Adult survivors of preterm births may have a lung capacity that resembles the healthy elderly or casual smokers by the time they reach their early twenties, says Andrew Lovering, associate professor of human physiology at the University of Oregon.
Lovering was the the lead author on a study published in the Annals of the American Thoracic Society, comparing the lung function of adults born after fewer than 32 weeks to adults born full-term.
The study found premature infants are at increased risk for contracting bronchopulmonary dysplasia (BPD), a chronic respiratory condition mainly affecting infants born less than 28 weeks of age. BPD primarily affects preterm infants who receive oxygen therapy to help them breathe. The higher levels of oxygen, as well as the increased pressure from the ventilator used for treatment, can result in tissue scarring in their lungs in addition to other complications from an early birth.
Research has indicated that infants with BPD are at a higher risk for the subsequent development of chronic obstructive pulmonary disease (COPD), a progressive disease that makes it harder to breathe. COPD, commonly known as smoker’s lung, is a fairly common condition, affecting 329 million people worldwide. The condition is most often the result of smoking or exposure to air pollution. According to the World Health Organization, COPD was the third-leading cause of death worldwide in 2012, the most recent year in which statistics were available.
To study the lung capacity of adult survivors of preterm births, Lovering and his colleagues looked at three groups: adults born prematurely with BPD, adults born prematurely without BPD, and a control group of healthy adults born full-term. All three groups went through a series of tests designed to examine their lung function during exercise.
Lovering’s study suggests that adults born prematurely without BPD, like their counterparts with BPD, show symptoms of a mild form of COPD in their mid-twenties. Their lungs did not function as efficiently as the control group, which caused them to tire sooner.
“We were expecting more variation between the two preterm groups—with and without BPD,” said Lovering. “We didn’t anticipate that they would share a similar lung profile.”

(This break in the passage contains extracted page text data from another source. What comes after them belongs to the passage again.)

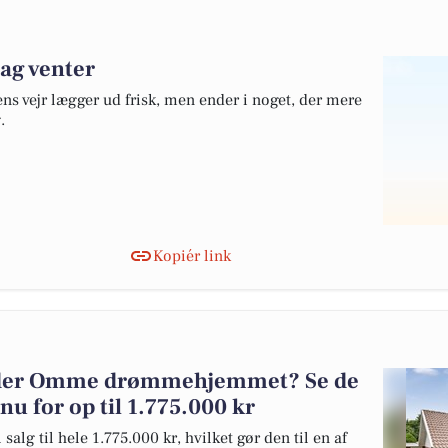
dag venter
ens vejr lægger ud frisk, men ender i noget, der mere
.
Kopiér link
ønder Omme drømmehjemmet? Se de
 nu for op til 1.775.000 kr
alg til hele 1.775.000 kr, hvilket gør den til en af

Even if the rate of decline in their lung function remains normal throughout their life, adult preterm survivors with COPD will likely develop respiratory complications at a much younger age, Lovering said. The more rapid decline of their lung function will lead to accelerated development of fatigue and poor exercise capacity, as well as an overall reduction in their quality of life.
Researchers have yet to reveal the most effective means of caring for adult preterm survivors as they enter adulthood. According to Lovering, few respiratory physicians routinely inquire about the neonatal period when treating their patients. Preterm adults may often be misdiagnosed as asthmatic, although the underlying causes may be different.
“Additional research is needed to find better ways to serve adult survivors of preterm birth,” Lovering said. “We need to better understand how we can help them maximize their quality of life and lung health as they age.”
The study was funded by a grant from the American Heart Association (AHA).